The stock GE, -2.90% dropped 2.0% in afternoon trading Monday to $101.55, reversing an earlier intraday gain of as much as 3.5%. The current price implies a pre-split-adjusted price of about $12.69.


With all past prices now adjusted for the split, the stock’s record closing price on Aug. 28, 2000 ha been raised to $461.40, according to FactSet data.


The split took effect less than a week after GE reported second-quarter results, in which the company reported adjusted profit and revenue that beat expectations, and a surprise swing to positive free cash flow.


Reverse splits are often used by companies to lift the price of their shares, because it has fallen below, or is close to falling below, thresholds required by exchanges for listing, or that might lead some mutual-fund investors to shun their stock.

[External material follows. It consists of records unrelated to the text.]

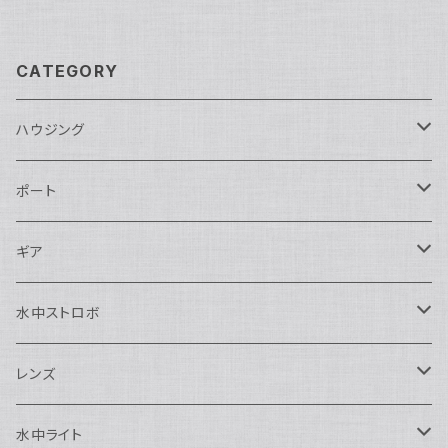
CATEGORY
ハウジング
Nikon用
ポート
Nauticam
Canon用
Nauticam
ギア
SEA&SEA
Nauticam
N120ドームポート
Sony用
SEA&SEA
AOI
水中ストロボ
SEA&SEA
N120マクロポート
Nautciam
ドームポート
OM SYSTEM用
OM SYSTEM用
AOI
Nauticam
SEA&SEA
レンズ
N120エクステンションリング
SEA&SEA
マクロポート
Nauticam
ドームポート
アクセサリー
Panasonic用
FIX
SEA&SEA
AOI
マクロコンバージョンレンズ
水中ライト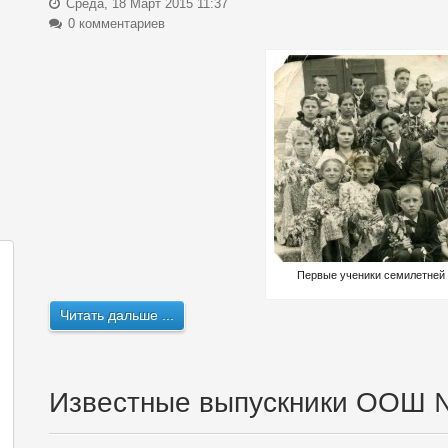
Среда, 18 Март 2015 11:37
0 комментариев
Первые ученики семилетней 
Читать дальше ...
Известные выпускники ООШ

Read more about reverse stock splits.


Reverse stock splits don’t change anything about the companies financial condition, except to effectively increase the earnings per share as the number of shares outstanding is reduced.


BofA Securities analyst Andrew Obin took the reverse split into account, when he raised his stock price target to $128 from $120, while he reiterated his buy and his 2021 adjusted EPS estimate at a split-adjusted $1.98 a share, in a research note to clients on Monday.


Obin said GE’s second-quarter results showed that even as the aviation business remained “choppy,” the company was making “clear progress” in its turnaround.


When GE first announced plans for the reverse split in March, in light of the company’s “significant transformation over the past several years,” the company’s intent wasn’t to raise the share price.


The reverse stock split would decrease the number of shares outstanding to a number more typical of companies with comparable market capitalization,” GE had said in a statement.


Last week, GE disclosed in a 10Q filing with the Securities and Exchange Commission that it had 8.78 billion shares outstanding as of June 30. The reverse split effectively reduces that number to about 1.11 billion shares.


GE’s market capitalization at Friday’s closing prices, just before the reverse split took effect, was about $113.7 billion, according to FactSet data.